Question 8: training with gradient descent and validation (5 marks)¶
Use gradient descent to iteratively compute the value of $\mathbf{w}_{\text{new}}$. Instead of using all the training set to compute the gradient, use a subset of $B$ datapoints in the training set. This is sometimes called minibatch gradient descent where $B$ is the size of the minibacth. When using gradient descent with minibatches, you need to find the best values for three parameters: $\eta$, the learning rate, $B$, the number of datapoints in the minibatch and $\alpha$, the regularisation parameter.
• As you did on Question 6, create a grid of values for the parameters $\alpha$ and $\eta$ using np.logspace and a grid of values for $B$ using np.linspace.

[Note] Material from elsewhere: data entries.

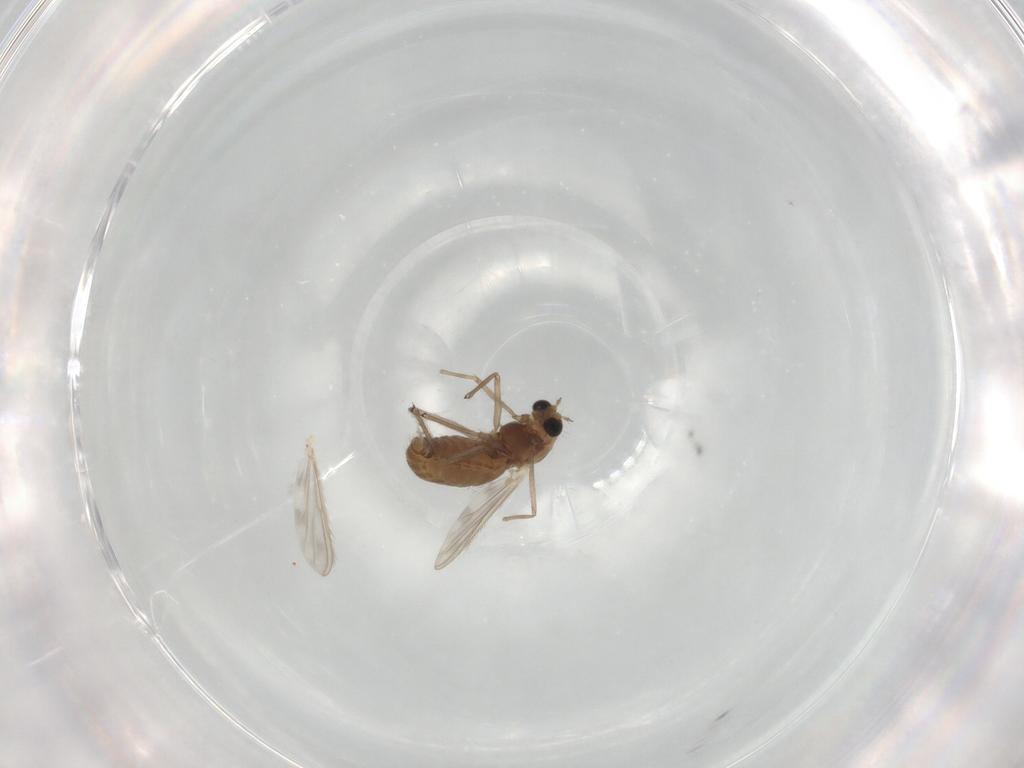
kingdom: Animalia
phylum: Arthropoda
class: Insecta
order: Diptera
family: Chironomidae
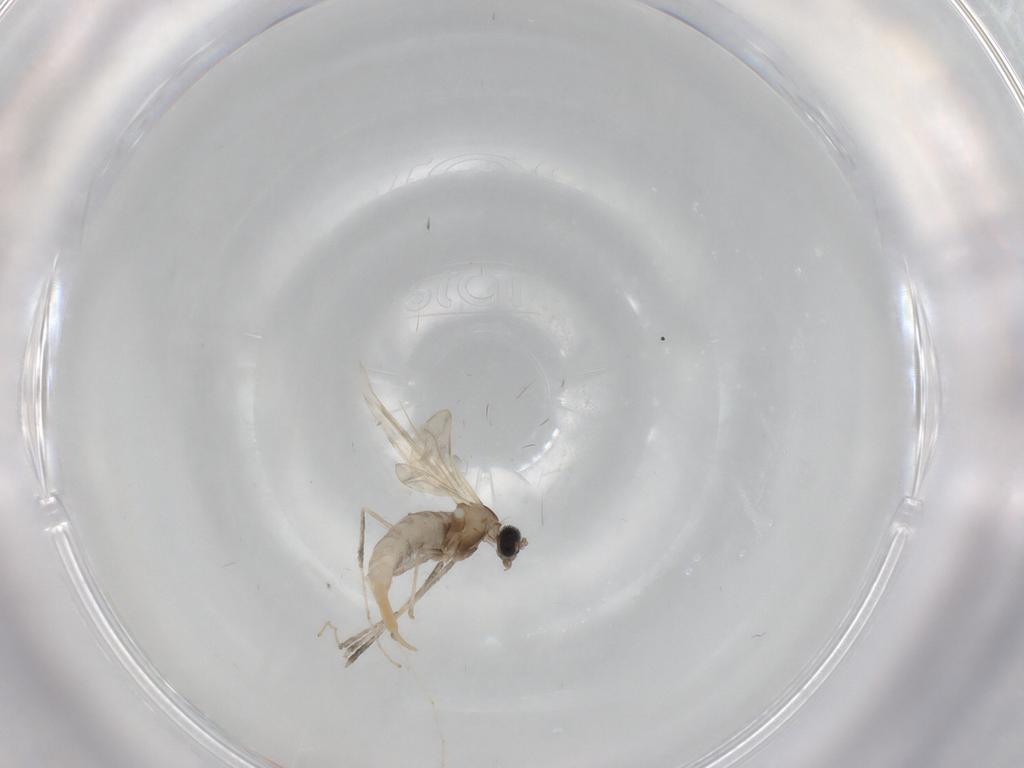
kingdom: Animalia
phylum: Arthropoda
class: Insecta
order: Diptera
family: Cecidomyiidae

Because you need to find three parameters, start with num=5 and see if you can increase it.
• Use the same training set and validation set that you used in Question 6.
• For each value that you have of $\alpha$, $\eta$ and $B$ from the previous step, use the training set to compute $\mathbf{w}$ using minibatch gradient descent and then measure the MSE over the validation data. For the minibatch gradient descent choose to stop the iterative procedure after $500$ iterations.
• Choose the values of $\alpha$, $\eta$ and $B$ that lead to the lower MSE and save them. You will use them at the test stage.
3 marks of out of the 5 marks
• Use the test set from Question 7 and provide the MSE obtained by having used minibatch training with the best values for $\alpha$, $\eta$ and $B$ over the WHOLE training data (not only the training set).
• Compare the performance of the closed form solution and the minibatch solution. Are the performances similar? Are the parameters $\mathbf{w}$ and $\alpha$ similar in both approaches? Please comment on both questions.
2 marks of out of the 5 marks
Question 8 Answer¶
In [ ]:
# Write the code for your answer here
Write the answer to your last question here.